Well after all this I decided that I needed a treat and perhaps a bit of luxury, pampering in fact.  So I delved into my stash and found a 25gram samples of silk that I had dyed back in May 2011 using Procion MX Dyes.


The brown was gifted, but the turquoise I still had, and here it is spun up


What an absolute delight it was to spin - Demelza definitely a wheel for silk, a double drive and crossed on the flyer to get more twist - this is so fine I could do cross stitch with it....


This, not very good photo of the crossed yarn on the flyer, shows Lavender's Blue being spun.  Well I just had to experiment with dyeing more silk - this is Tussah silk (that's wild silk where the grub is allowed to live) which I dyed in the oven, using Landscape, Saltmarsh, Dusk and Sun Orchid....


The colours were inspired by the lavender growing in our garden which the bees love.....


A Tussah Silk Moth - isn't it beautiful, so more colourful than the Bombyx Mori?


Here's some more dyed silk, again Tussah (I like the idea that the grub gets to become a Moth!)
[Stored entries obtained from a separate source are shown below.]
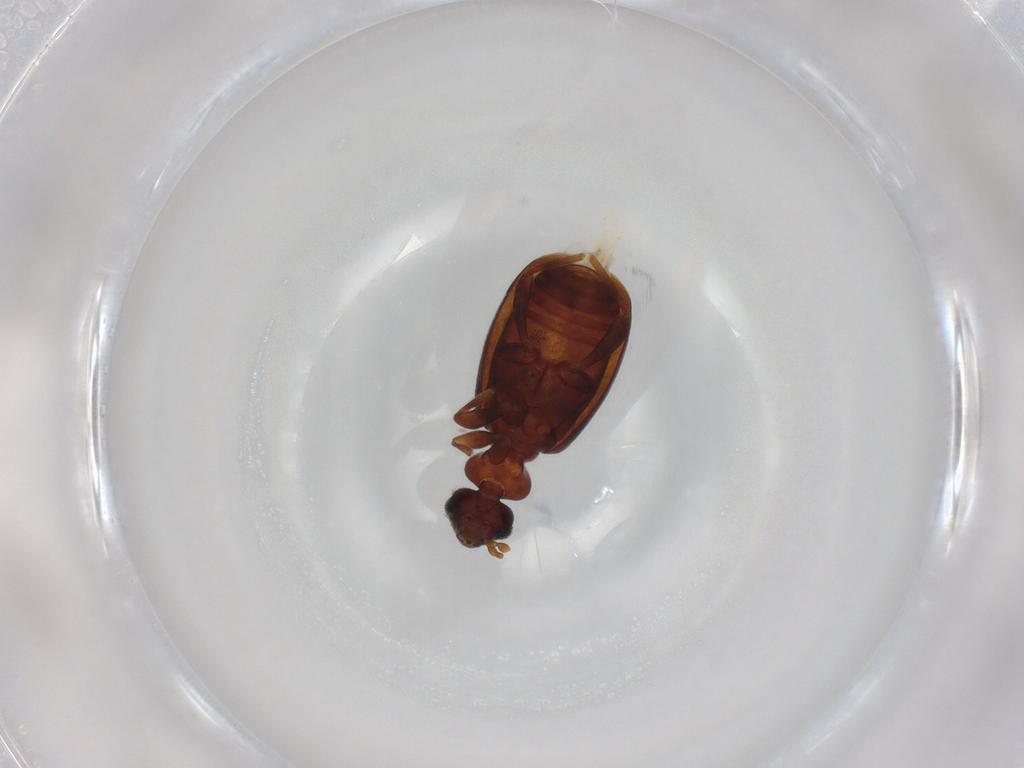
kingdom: Animalia
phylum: Arthropoda
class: Insecta
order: Coleoptera
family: Anthicidae
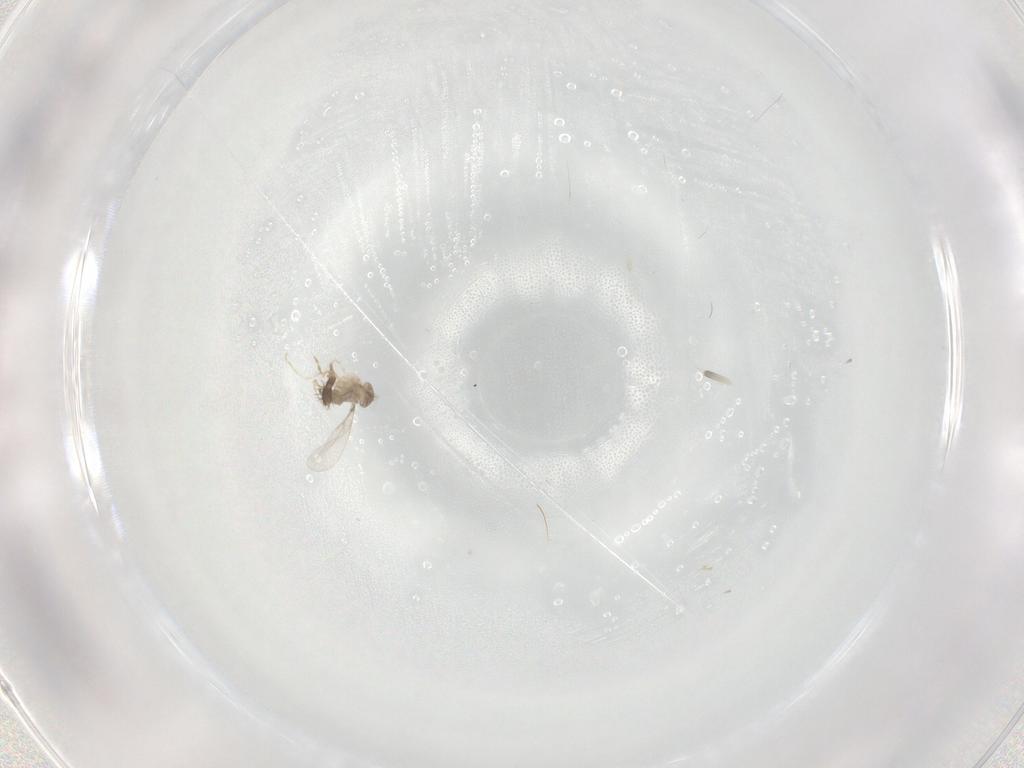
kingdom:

Which I call Mr Tangerine Man



Spinning Tussah silk is very different to spinning Mulberry Silk (or the silk from the Bombyx Mori moth where the grub is smothered before it can eat it way out of the cocoon) very smooth and soft and spins up like a dream, you hardly have to draft at all!


This I called Golden Rain, again oven dyed (at the same time as Lavender's Blue, so two for the price of one) with Landscape Broome and Dusk and spun cobweb

 
 

Another thing with silk that makes it so rewarding is you don't need vast quantities - all these are 50 grams and produced enough yarn for a shawl - so luxury at a bargain price!